= Collected data =
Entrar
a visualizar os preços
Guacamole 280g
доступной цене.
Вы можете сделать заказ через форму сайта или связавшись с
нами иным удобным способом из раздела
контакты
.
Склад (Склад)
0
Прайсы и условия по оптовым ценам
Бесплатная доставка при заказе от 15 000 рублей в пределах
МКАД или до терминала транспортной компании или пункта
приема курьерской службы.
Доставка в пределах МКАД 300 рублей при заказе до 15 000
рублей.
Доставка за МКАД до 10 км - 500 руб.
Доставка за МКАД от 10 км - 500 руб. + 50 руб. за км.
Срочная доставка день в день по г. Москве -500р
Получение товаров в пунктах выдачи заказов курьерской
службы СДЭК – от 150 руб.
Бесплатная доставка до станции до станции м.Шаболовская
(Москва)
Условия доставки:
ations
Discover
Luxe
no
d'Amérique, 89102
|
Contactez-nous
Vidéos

==

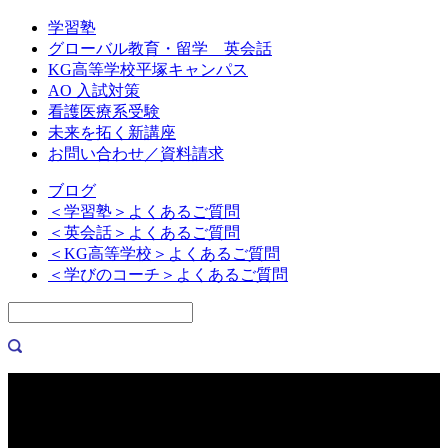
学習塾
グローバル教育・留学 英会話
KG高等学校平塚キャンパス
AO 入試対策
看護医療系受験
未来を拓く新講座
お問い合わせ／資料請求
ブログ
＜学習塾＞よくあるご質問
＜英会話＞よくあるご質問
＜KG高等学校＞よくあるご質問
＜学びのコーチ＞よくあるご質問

---

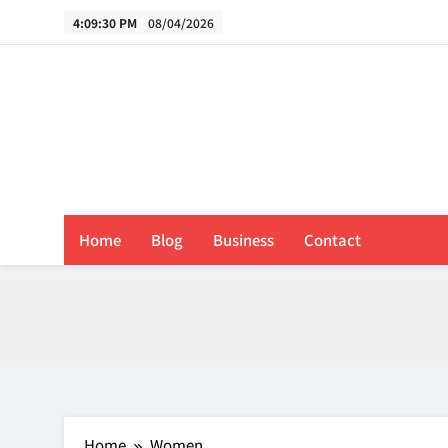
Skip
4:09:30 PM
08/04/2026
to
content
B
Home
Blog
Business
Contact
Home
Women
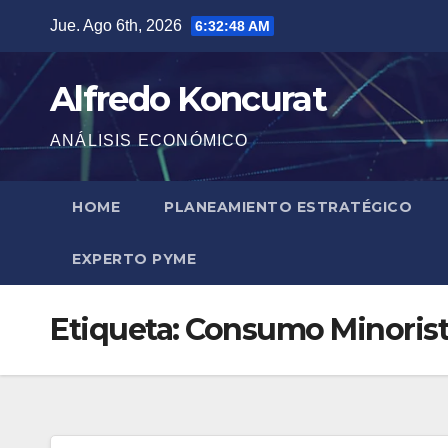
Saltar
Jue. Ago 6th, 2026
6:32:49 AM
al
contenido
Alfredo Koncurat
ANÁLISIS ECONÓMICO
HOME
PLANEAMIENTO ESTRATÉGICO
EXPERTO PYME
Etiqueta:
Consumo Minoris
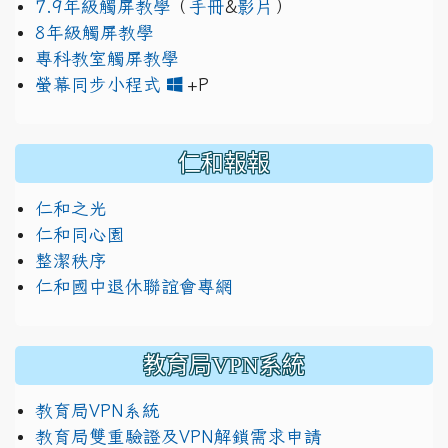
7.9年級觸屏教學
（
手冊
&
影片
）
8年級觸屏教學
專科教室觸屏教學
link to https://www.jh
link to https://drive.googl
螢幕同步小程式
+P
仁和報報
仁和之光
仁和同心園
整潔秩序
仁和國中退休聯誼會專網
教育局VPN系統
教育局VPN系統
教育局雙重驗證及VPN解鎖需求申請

= WHAT TO PRODUCE =
If a line contains the word "https", it counts; say how many such lines there are in the data above, and nothing else.

= REPLY =
2